With "races" like say death saves, it's kinda ok since you are setting a pace, but for most things... link it to character.

I tie it to Proficiency Bonus instead of just 3. At high levels where you have 6 possible it doesn't make that much difference. However, it is also useful to have really high powered items use more than one attunement slot.
 

WaterRabbit

Explorer
Boring weapons and armor tables, and the (very) flawed rest and recovery/healing rules.

I'm not a huge fan of the attunement rule either, so I pretty much ignore it.
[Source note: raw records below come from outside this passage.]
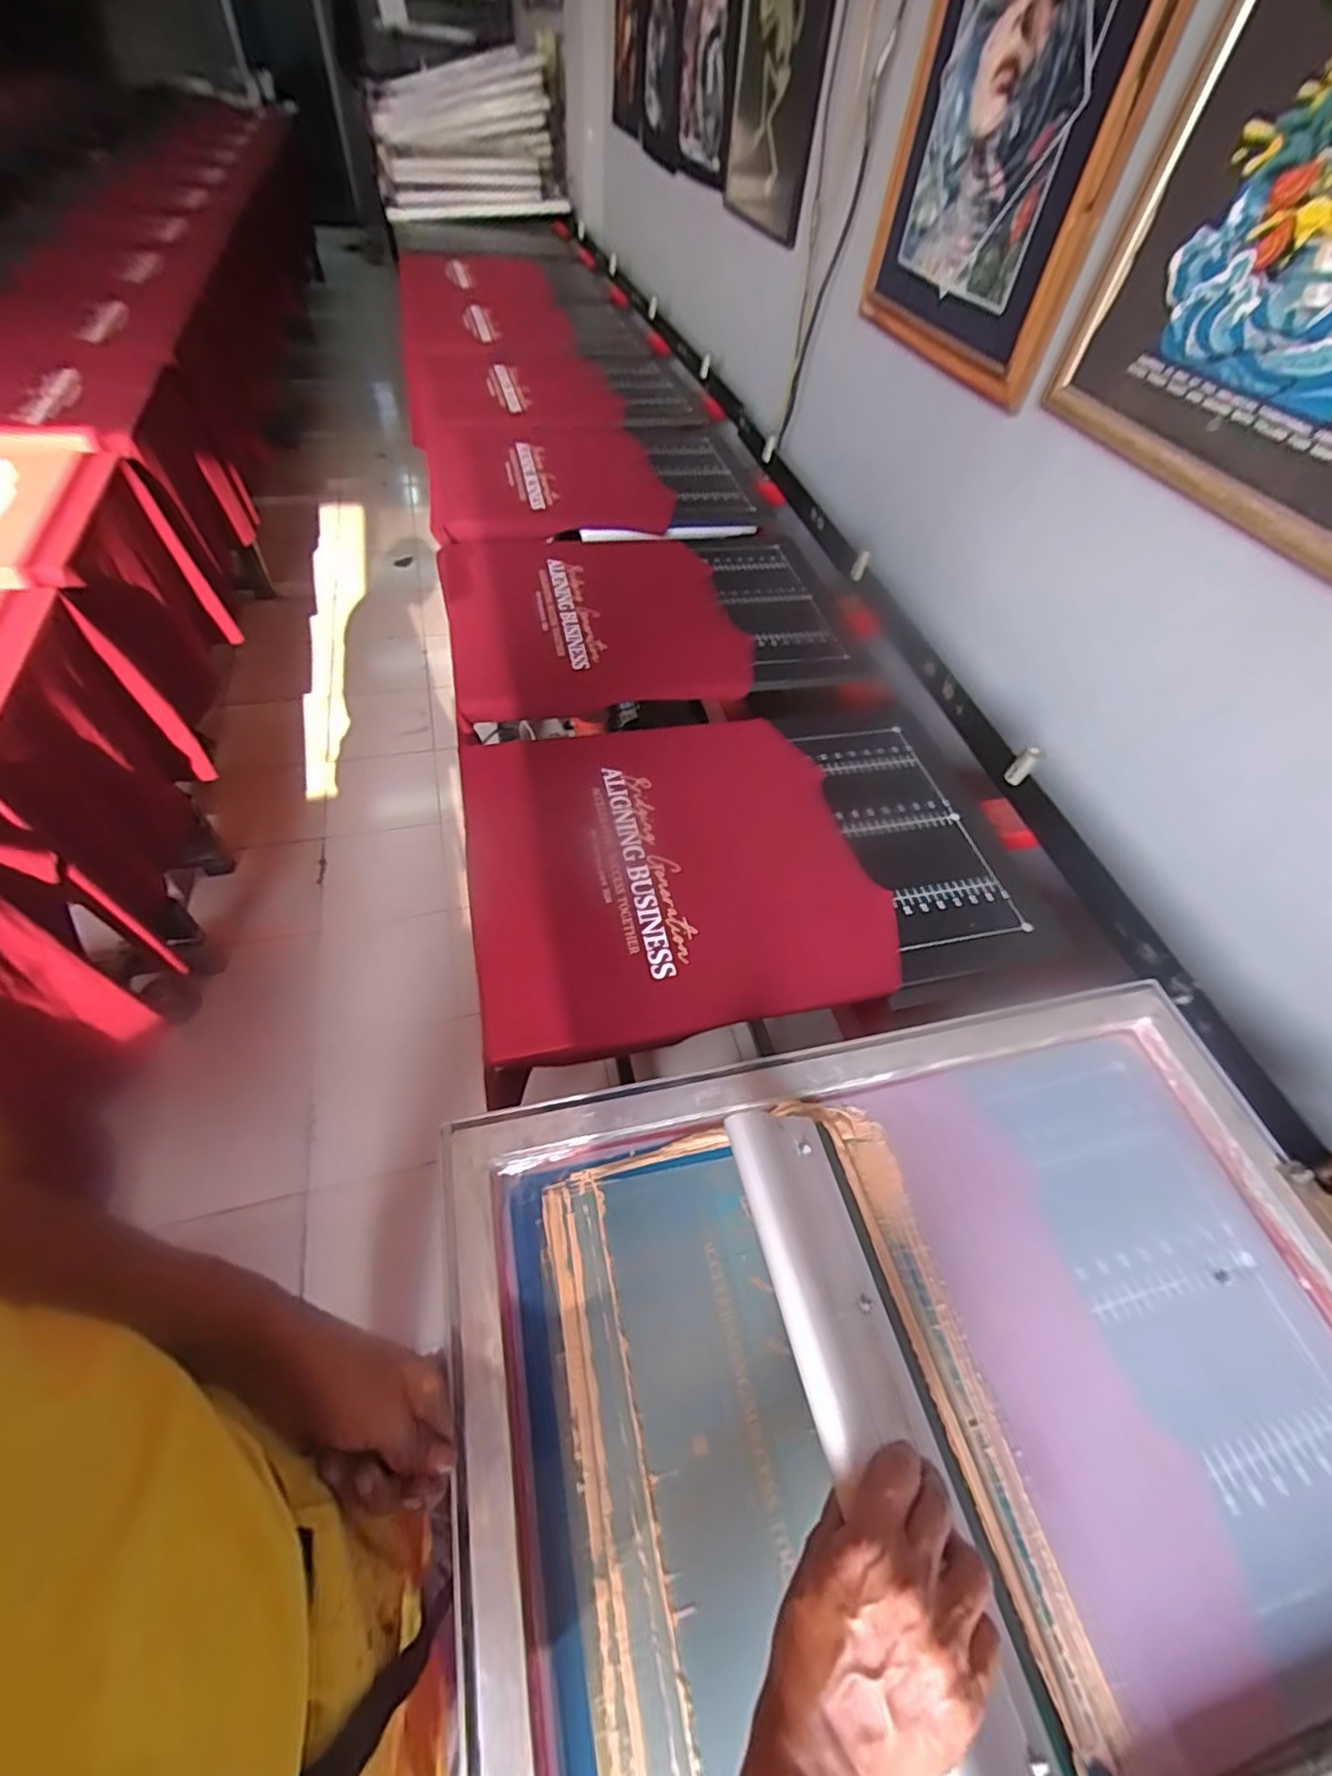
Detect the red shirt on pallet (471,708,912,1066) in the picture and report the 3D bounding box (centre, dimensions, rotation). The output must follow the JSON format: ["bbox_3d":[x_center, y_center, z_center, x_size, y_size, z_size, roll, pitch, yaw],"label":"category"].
[{"bbox_3d":[0.000,-0.032,0.723,0.422,0.035,0.407,-10,55,-11],"label":"red shirt on pallet"}]

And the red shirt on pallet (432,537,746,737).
[{"bbox_3d":[-0.120,-0.422,0.981,0.424,0.039,0.439,-15,56,-17],"label":"red shirt on pallet"}]

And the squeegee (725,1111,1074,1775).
[{"bbox_3d":[0.126,0.312,0.398,0.118,0.030,0.351,6,49,-34],"label":"squeegee"}]

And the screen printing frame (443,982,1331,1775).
[{"bbox_3d":[0.195,0.325,0.442,0.638,0.055,0.454,-8,55,-10],"label":"screen printing frame"}]

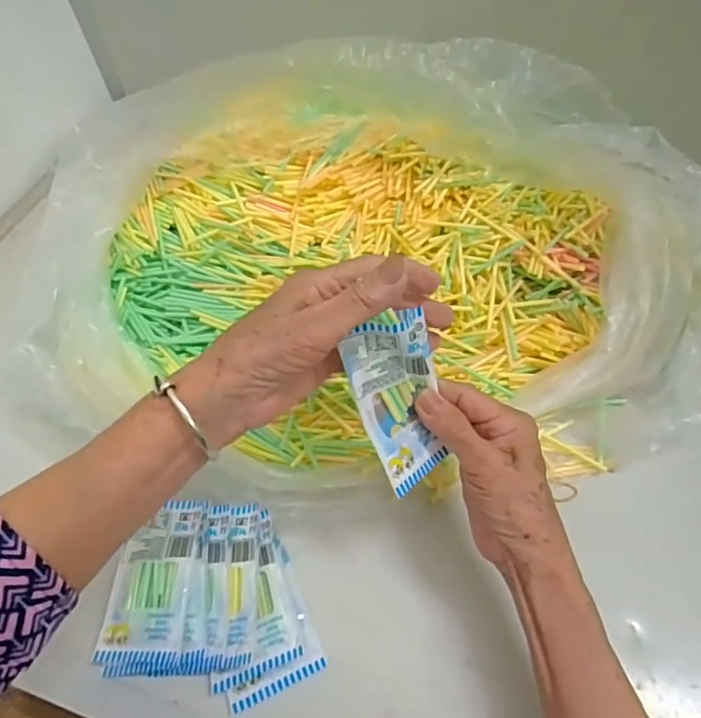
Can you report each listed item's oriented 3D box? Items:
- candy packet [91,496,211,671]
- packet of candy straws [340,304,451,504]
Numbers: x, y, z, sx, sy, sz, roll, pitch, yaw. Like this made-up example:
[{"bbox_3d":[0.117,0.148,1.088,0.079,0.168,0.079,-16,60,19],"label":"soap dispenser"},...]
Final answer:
[{"bbox_3d":[-0.136,0.152,0.384,0.062,0.009,0.104,-5,58,15],"label":"candy packet"},{"bbox_3d":[0.029,0.026,0.329,0.051,0.098,0.021,-18,13,-23],"label":"packet of candy straws"}]

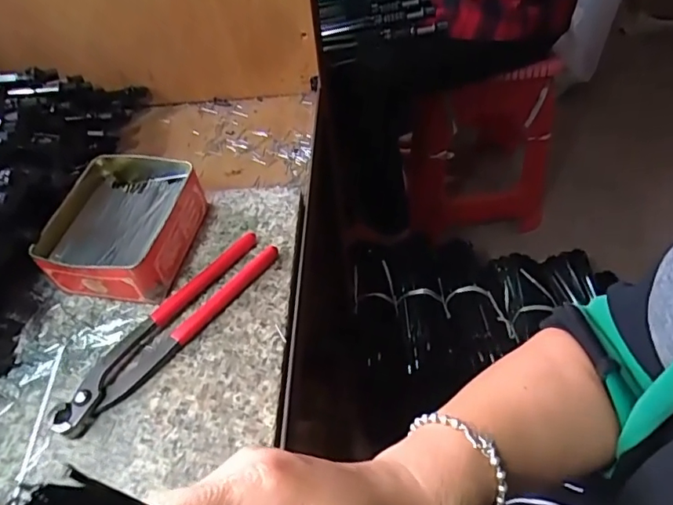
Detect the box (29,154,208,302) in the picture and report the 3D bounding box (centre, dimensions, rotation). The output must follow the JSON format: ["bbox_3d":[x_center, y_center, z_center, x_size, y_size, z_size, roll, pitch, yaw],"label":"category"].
[{"bbox_3d":[-0.173,-0.021,0.430,0.101,0.051,0.127,6,51,11],"label":"box"}]

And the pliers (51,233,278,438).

Come to think of it I like Concentration re. spell spoiling, but I dislike the limit to one spell at a time - I so tweaked that as well.

D.

I think a useful way of doing this would be allowing the mage's familiar to hold concentration for one spell. It would provide a reason to have a familiar.
 

Why does healing over a long rest bother so many people? Hit points are a measure of how tough a character/creature is. It's not merely raw physical damage sustained. It is supposed to represent much more then that. It's an abstract system meant to encompass more raw damage but still kept simple. Getting your wind back, recovering from shock, minor sprains, so on and so forth.
It may be designed to cover a variety of things in addition to physical injury, but it is also supposed to cover physical injury, and it's impossible for anyone to accumulate any amount of physical injury if it all heals when you take a nap.

There are lots of ways that you can narrate an archer's successful attack roll and the damage inflicted, but if you're using the default healing rules, then the one way you absolutely cannot narrate it is as the arrow actually penetrating the target. And that's incredibly limiting toward the DM, who has to go out of their way and jump through hoops to narrate lengthy fights where nobody ever actually hits anyone.
 


Fluerdemal

Explorer
I think a useful way of doing this would be allowing the mage's familiar to hold concentration for one spell. It would provide a reason to have a familiar.

I've done that as well as I really don't mind high level casters maintaining many spells at a time - I also link having a familiar to some Advantage and Disadvantage mods for Concentration as well.

D.
 

Blue

Ravenous Bugblatter Beast of Traal
Why does healing over a long rest bother so many people? Hit points are a measure of how tough a character/creature is. It's not merely raw physical damage sustained. It is supposed to represent much more then that. It's an abstract system meant to encompass more raw damage but still kept simple. Getting your wind back, recovering from shock, minor sprains, so on and so forth.

Some tables are looking for medium and/or long term attrition. Right now there are only two things that last through a long rest - multiple levels of exhaustion (which even 1 is too penalizing to hand out regularly) and you only recover half your HD.

Now, I remember playing AD&D 2ed without a cleric and holing up in a cave for two weeks of wandering monster rolls to attempt to heal up - I didn't like that extreme. But sure, I can easily see wanting something in between.

So it's not a matter that they don't think HP should come back, it's that there's precious little that all characters have that gets worn down in attrition battles.
 

5ekyu

Hero
I've done that as well as I really don't mind high level casters maintaining many spells at a time - I also link having a familiar to some Advantage and Disadvantage mods for Concentration as well.

D.
Hmmm...

So, consider.. no rule change needed...
Familiar on its turn takes Help Action to help caster concentrate on spell to give caster advantage on (first) concentration check if one comes up?

Maybe require them to be inside the 100' range.

After al,, what tasks can be aided and what requirements there are is up to the GM.
So it's not a second spell but it is a solid non-sacrificial benefit for familiars.
 

Blue

Ravenous Bugblatter Beast of Traal
The design parameters that state “everything that is pass/fail must be d20”. Takes a lot of interesting and better ideas out of circulation.

And THANK THE GODS.

Sorry, I remember early editions where everything had a custom built subsystem. This was done one way, that was done another. This you wanted to roll high. This you wanted to roll low. This used d20, this d%, that 2d8 for a bell curve. Chart lookups. that sometimes sent you to other charts.

Compared to having a unified mechanic it was horribly unwieldy. Even if any particular subsystem might have an improvement because it was customized to what was being done.
 

generic

On that metempsychosis tweak
Here are the quirks of 5e that annoy me the most:

1. The uninspired armor and weapon tables, which might as well have been replaced with a "make your own weapon" system.

2. The design of the Ranger; I still think that it should be a spell-less class with more combat abilities.

3. The healing over time system that is outlined in the PHB. Long rests can't fix fractured fibulae.

4. The bonus action, which (IMO) should be a resource that you can have more than one of (based on class and level), rather than a concrete feature.

5. The flawed monster design rules in the DMG.